* [Task to complete] In the data, find the word "svojim" and copy out every line that has it.

* [Transcribed page contents]
:::::
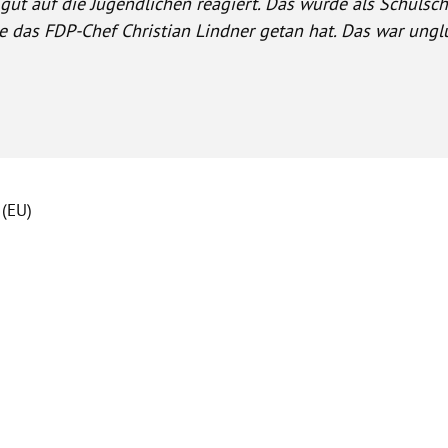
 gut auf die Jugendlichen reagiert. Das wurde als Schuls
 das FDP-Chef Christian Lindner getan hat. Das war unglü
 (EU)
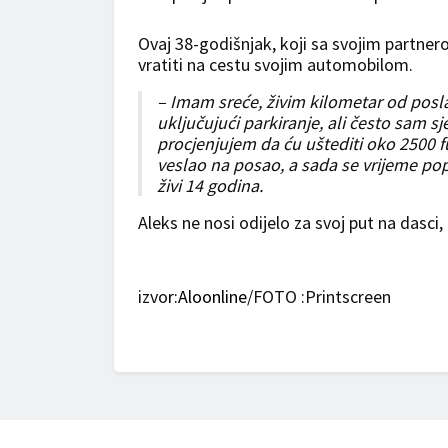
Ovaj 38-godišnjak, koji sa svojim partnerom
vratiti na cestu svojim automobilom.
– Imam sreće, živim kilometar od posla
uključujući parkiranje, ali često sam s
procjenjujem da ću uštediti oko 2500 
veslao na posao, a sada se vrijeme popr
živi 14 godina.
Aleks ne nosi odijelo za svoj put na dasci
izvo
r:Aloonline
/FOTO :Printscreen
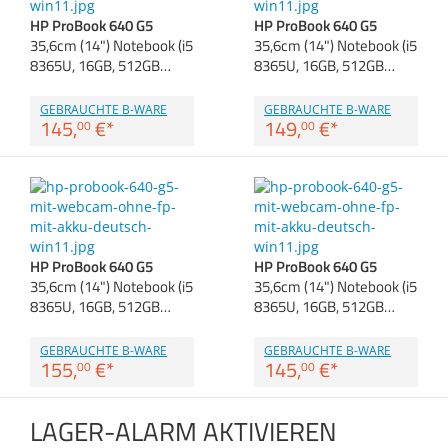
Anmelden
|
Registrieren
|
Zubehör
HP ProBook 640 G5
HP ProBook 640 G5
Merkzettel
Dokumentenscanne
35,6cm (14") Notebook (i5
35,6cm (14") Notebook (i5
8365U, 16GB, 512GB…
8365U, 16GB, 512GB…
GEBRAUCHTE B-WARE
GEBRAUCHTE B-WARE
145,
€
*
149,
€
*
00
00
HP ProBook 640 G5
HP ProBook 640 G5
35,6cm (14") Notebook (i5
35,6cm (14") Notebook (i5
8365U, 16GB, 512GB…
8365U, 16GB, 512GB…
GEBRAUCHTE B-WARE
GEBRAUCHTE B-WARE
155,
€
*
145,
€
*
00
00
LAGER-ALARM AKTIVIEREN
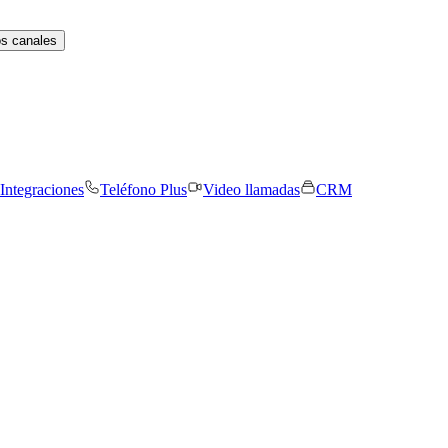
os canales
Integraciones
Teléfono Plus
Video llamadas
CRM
:::::
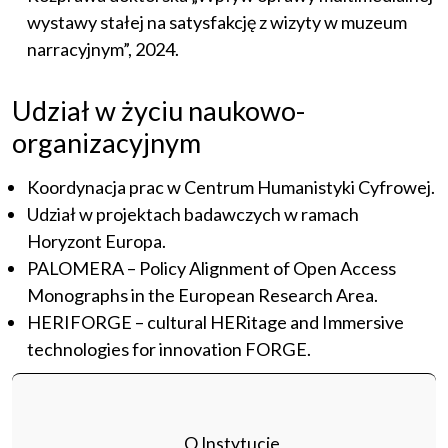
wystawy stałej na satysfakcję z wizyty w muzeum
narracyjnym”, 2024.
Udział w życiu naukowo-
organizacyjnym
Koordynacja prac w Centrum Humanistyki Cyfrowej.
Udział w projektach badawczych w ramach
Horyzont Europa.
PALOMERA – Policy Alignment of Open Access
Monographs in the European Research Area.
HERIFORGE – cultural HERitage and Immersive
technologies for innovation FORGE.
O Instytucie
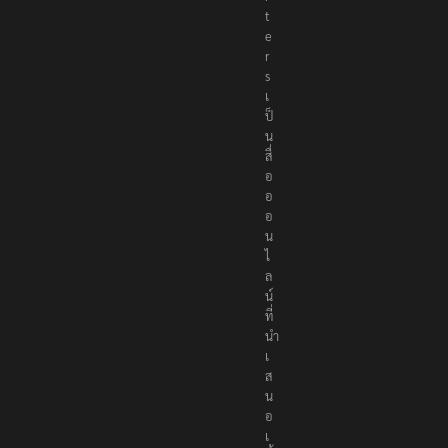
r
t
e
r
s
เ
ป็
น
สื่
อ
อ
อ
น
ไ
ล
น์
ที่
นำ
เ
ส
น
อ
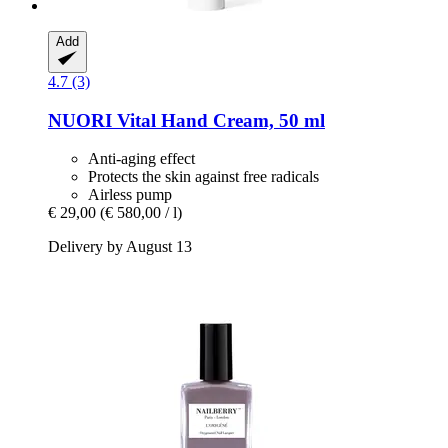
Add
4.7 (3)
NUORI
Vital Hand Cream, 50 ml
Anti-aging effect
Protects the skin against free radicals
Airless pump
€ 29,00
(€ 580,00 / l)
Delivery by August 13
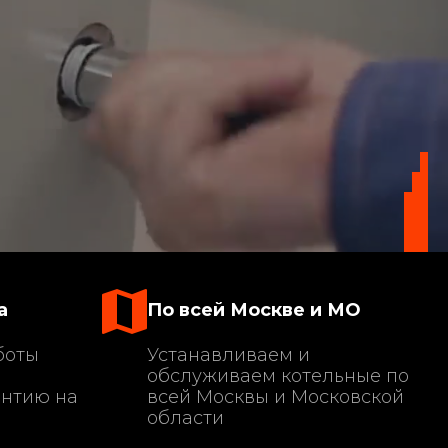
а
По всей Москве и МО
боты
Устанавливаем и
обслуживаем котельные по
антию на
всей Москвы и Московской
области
:::::
* [Response box]
Ovaj 38-godišnjak, koji sa svojim partnerom
vratiti na cestu svojim automobilom.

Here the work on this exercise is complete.